### Task to carry out
Transcribe word for word the section of the records below that opens with the line containing "Breast MRI, one axial slice; position 74" and closes with the line containing "Chest CT, one"; drop every picture.

-----

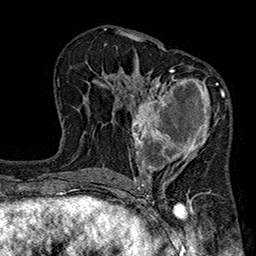
Breast MRI (dynamic contrast-enhanced), one axial slice; slice 105 of 160 in the series (ordered by position); cropped to one breast; dynamic contrast-enhanced series, time point 2 of 7 at this slice position (early post-contrast); 1.5 T; TE 2.7 ms, TR 5.1 ms; 1 mm slice thickness; 256 × 256 image matrix, field of view 176 × 176 mm. Female patient.
Structures marked on this image (semi-automatic segmentation, software-assisted and operator-edited):
- enhancing-tissue mask used for the functional tumour volume (all voxels passing the contrast-enhancement thresholds inside the analysis volume; usually the tumour): bounding box [x1, y1, x2, y2] px = [128, 66, 228, 185]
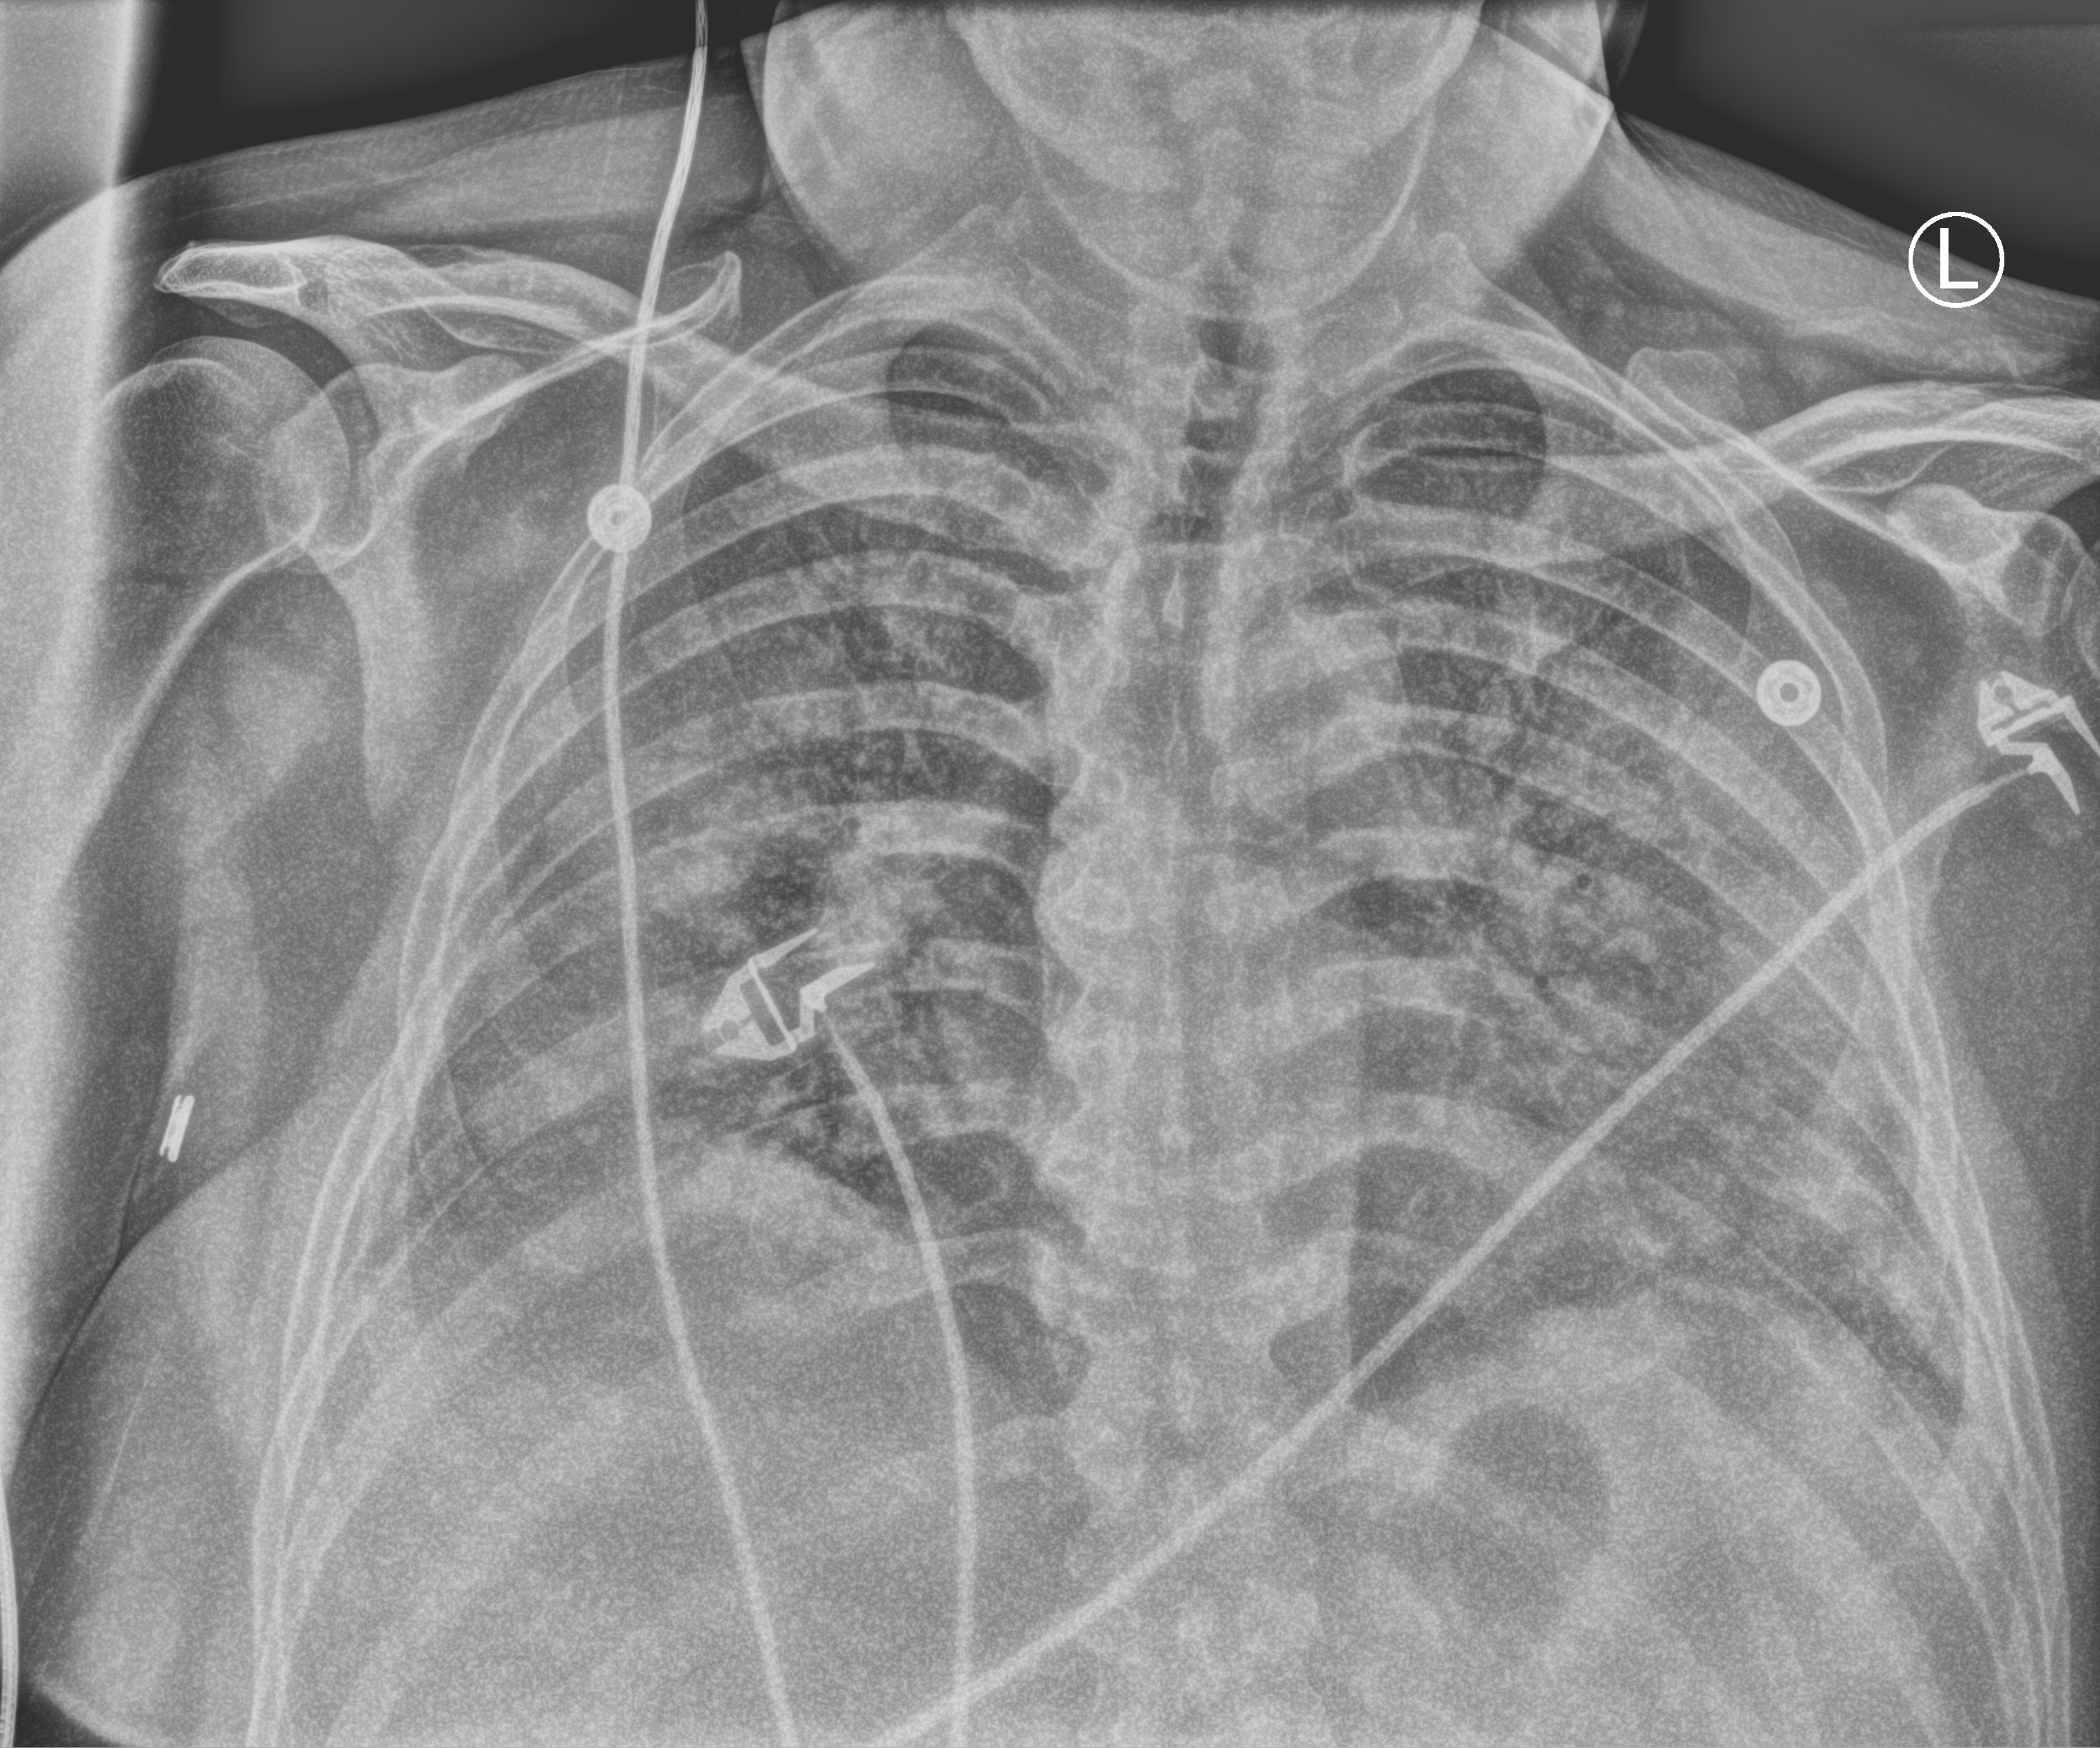
Portable chest radiograph; anteroposterior (AP) projection. Male patient hospitalised with COVID-19, age 18–59 years.
Admission-level facts for this patient (not findings on this image; timing relative to this image not recorded): admitted to intensive care during this hospital stay: yes; length of hospital stay: 24 days; mechanically ventilated during this hospital stay: yes.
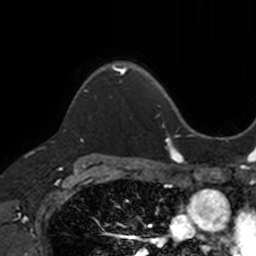
Breast MRI, one axial slice; position 97 of 160 along the scan axis; cropped to one breast; dynamic contrast-enhanced series, time point 2 of 7 at this slice position (early post-contrast); 3 T; TE 1.7 ms, TR 4 ms; 1 mm slice thickness; 256 × 256 image matrix. Female patient.
Annotated regions visible in this slice (semi-automatic segmentation, software-assisted and operator-edited):
- enhancing-tissue mask used for the functional tumour volume (all voxels passing the contrast-enhancement thresholds inside the analysis volume; usually the tumour): bounding box (x1, y1, x2, y2) in pixels: (86, 63, 127, 92)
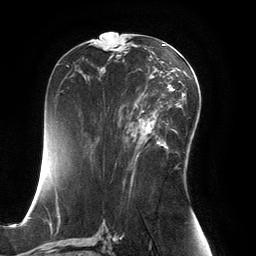
Breast MRI, one axial slice; position 74 of 134 along the scan axis; cropped to one breast; dynamic contrast-enhanced series, time point 2 of 6 at this slice position (early post-contrast); 3 T; TE 2.8 ms, TR 6.9 ms; 1.2 mm slice thickness; 256 × 256 image matrix. Female patient.
Annotated regions visible in this slice (semi-automatic segmentation, software-assisted and operator-edited):
- enhancing-tissue mask used for the functional tumour volume (all voxels passing the contrast-enhancement thresholds inside the analysis volume; usually the tumour): box from (x=131, y=99) to (x=167, y=154) px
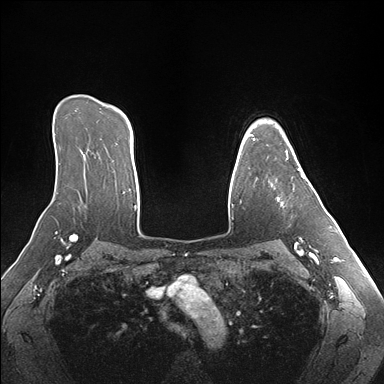
Breast MRI (dynamic contrast-enhanced), one axial slice; slice 119 of 176 in the series (ordered by position); dynamic contrast-enhanced series, time point 2 of 7 at this slice position (early post-contrast); 1.5 T; TE 1.5 ms, TR 4.1 ms; 1.1 mm slice thickness; 384 × 384 image matrix, field of view 360 × 360 mm. Female patient.
Outlined on this slice (semi-automatic segmentation, software-assisted and operator-edited):
- enhancing-tissue mask used for the functional tumour volume (all voxels passing the contrast-enhancement thresholds inside the analysis volume; usually the tumour): bounding box <271,151,305,206> (left, top, right, bottom; pixels)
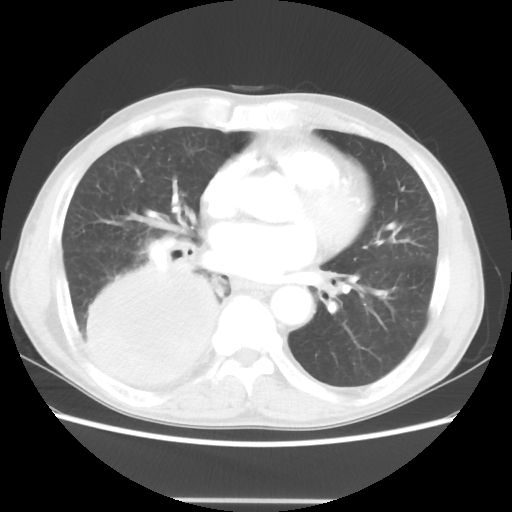
Chest CT, one axial slice; position 19 of 48 along the scan axis; reconstruction kernel STANDARD; lung window (W 1500 / L -600 HU); 5 mm slice thickness; 512 × 512 image matrix, field of view 361 × 361 mm. Male patient, age 66 years. Case-level facts recorded for this patient, not image findings: clinical TNM (as recorded): T4 N1 M1.
Outlined on this slice (bounding box drawn by a radiologist):
- lung tumour (recorded histology: small cell carcinoma): box from (x=81, y=253) to (x=222, y=411) px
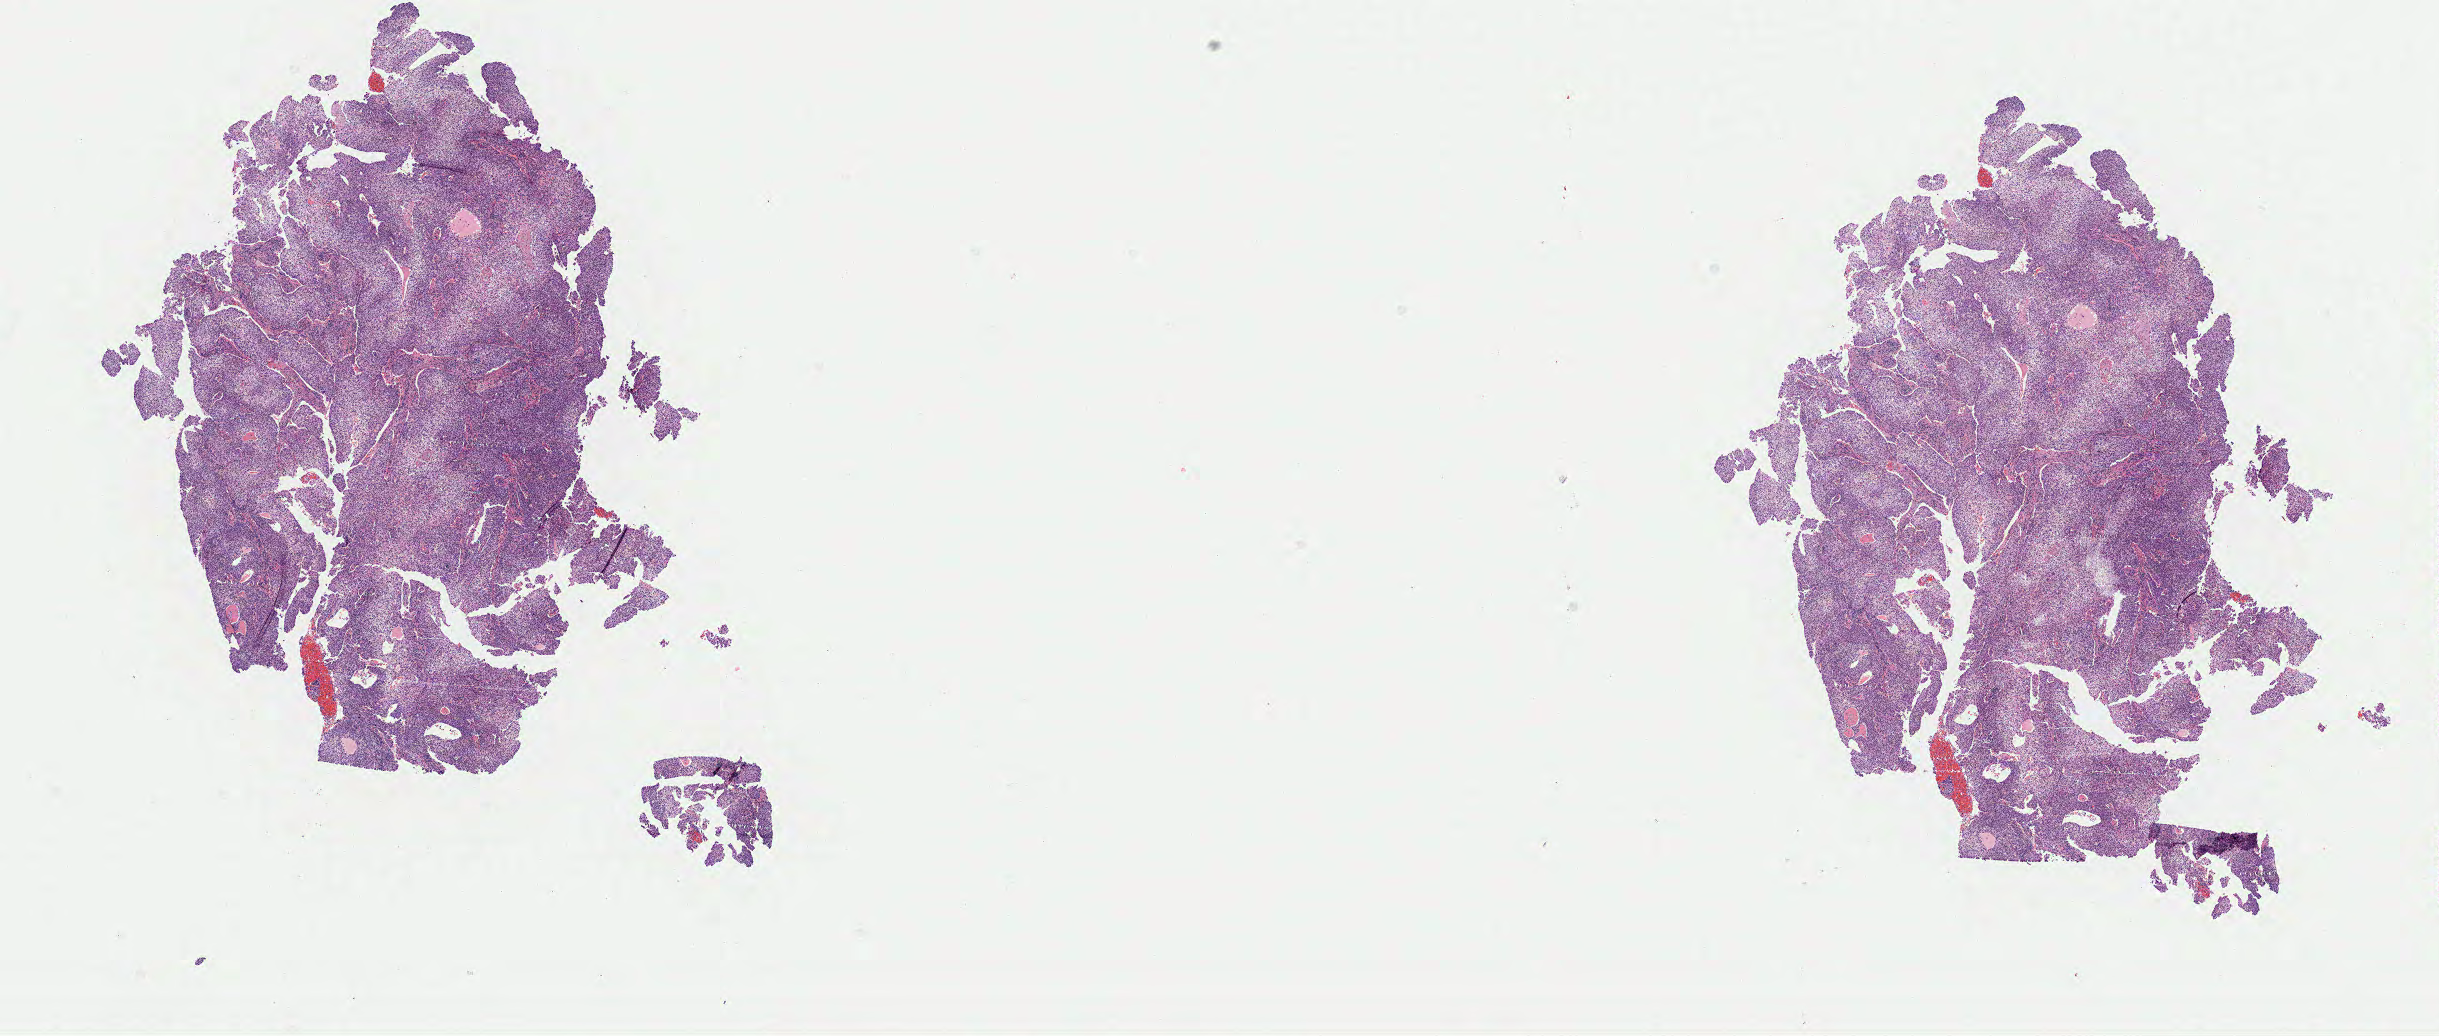
Whole-slide image, hematoxylin and eosin (H&E) stain — whole scanned area (about 19.3 x 8.2 mm) shown as a low-resolution overview, tumor tissue, anatomic site: cervix. Female patient, aged 39.
Diagnosis: Squamous cell carcinoma, large cell, nonkeratinizing, NOS.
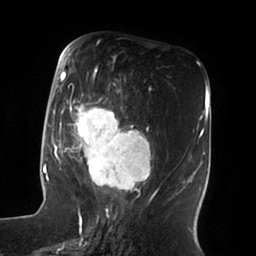
Breast MRI (dynamic contrast-enhanced), one axial slice. Position 33 of 100 along the scan axis. Cropped to one breast. Dynamic contrast-enhanced series, time point 2 of 6 at this slice position (early post-contrast). 1.5 T. TE 1.8 ms, TR 3.9 ms. 3 mm slice thickness. 256 × 256 image matrix, field of view 205 × 205 mm. Female patient.
Annotated regions visible in this slice (semi-automatic segmentation, software-assisted and operator-edited):
- enhancing-tissue mask used for the functional tumour volume (all voxels passing the contrast-enhancement thresholds inside the analysis volume; usually the tumour): bounding box <52,58,154,196> (left, top, right, bottom; pixels)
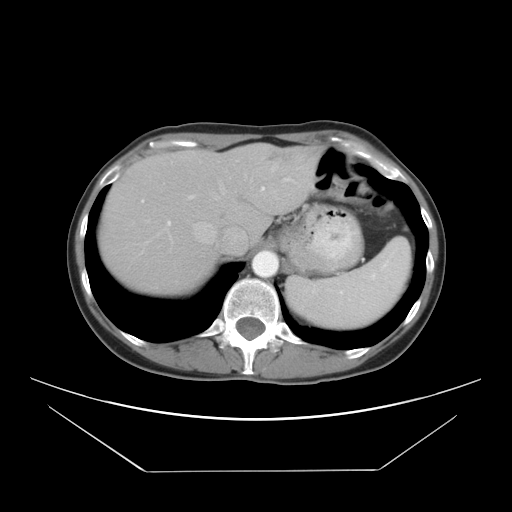
Contrast-enhanced abdominal CT, one axial slice. Position 23 of 30 along the scan axis. Reconstruction kernel STANDARD. Intravenous contrast given. Soft-tissue window (W 400 / L 40 HU). 512 × 512 image matrix. Case-level facts recorded for this patient, not image findings: patient: female, age 66 years at operation; diagnosis: colorectal cancer liver metastases, imaged before liver resection; multiple liver metastases: yes.
Annotated regions visible in this slice (expert manual segmentation):
- hepatic veins: bounding box [x1, y1, x2, y2] px = [138, 165, 278, 256]
- liver: [100, 145, 318, 291]
- planned liver remnant (the part of the liver to remain after resection): [100, 149, 272, 291]
- portal vein (with intrahepatic branches): [143, 186, 265, 246]
- liver metastasis: [267, 155, 277, 163]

-----

### Your solution
Breast MRI, one axial slice; position 74 of 134 along the scan axis; cropped to one breast; dynamic contrast-enhanced series, time point 2 of 6 at this slice position (early post-contrast); 3 T; TE 2.8 ms, TR 6.9 ms; 1.2 mm slice thickness; 256 × 256 image matrix. Female patient.
Annotated regions visible in this slice (semi-automatic segmentation, software-assisted and operator-edited):
- enhancing-tissue mask used for the functional tumour volume (all voxels passing the contrast-enhancement thresholds inside the analysis volume; usually the tumour): box from (x=131, y=99) to (x=167, y=154) px
Breast MRI (dynamic contrast-enhanced), one axial slice; slice 119 of 176 in the series (ordered by position); dynamic contrast-enhanced series, time point 2 of 7 at this slice position (early post-contrast); 1.5 T; TE 1.5 ms, TR 4.1 ms; 1.1 mm slice thickness; 384 × 384 image matrix, field of view 360 × 360 mm. Female patient.
Outlined on this slice (semi-automatic segmentation, software-assisted and operator-edited):
- enhancing-tissue mask used for the functional tumour volume (all voxels passing the contrast-enhancement thresholds inside the analysis volume; usually the tumour): bounding box <271,151,305,206> (left, top, right, bottom; pixels)
Chest CT, one axial slice; position 19 of 48 along the scan axis; reconstruction kernel STANDARD; lung window (W 1500 / L -600 HU); 5 mm slice thickness; 512 × 512 image matrix, field of view 361 × 361 mm. Male patient, age 66 years. Case-level facts recorded for this patient, not image findings: clinical TNM (as recorded): T4 N1 M1.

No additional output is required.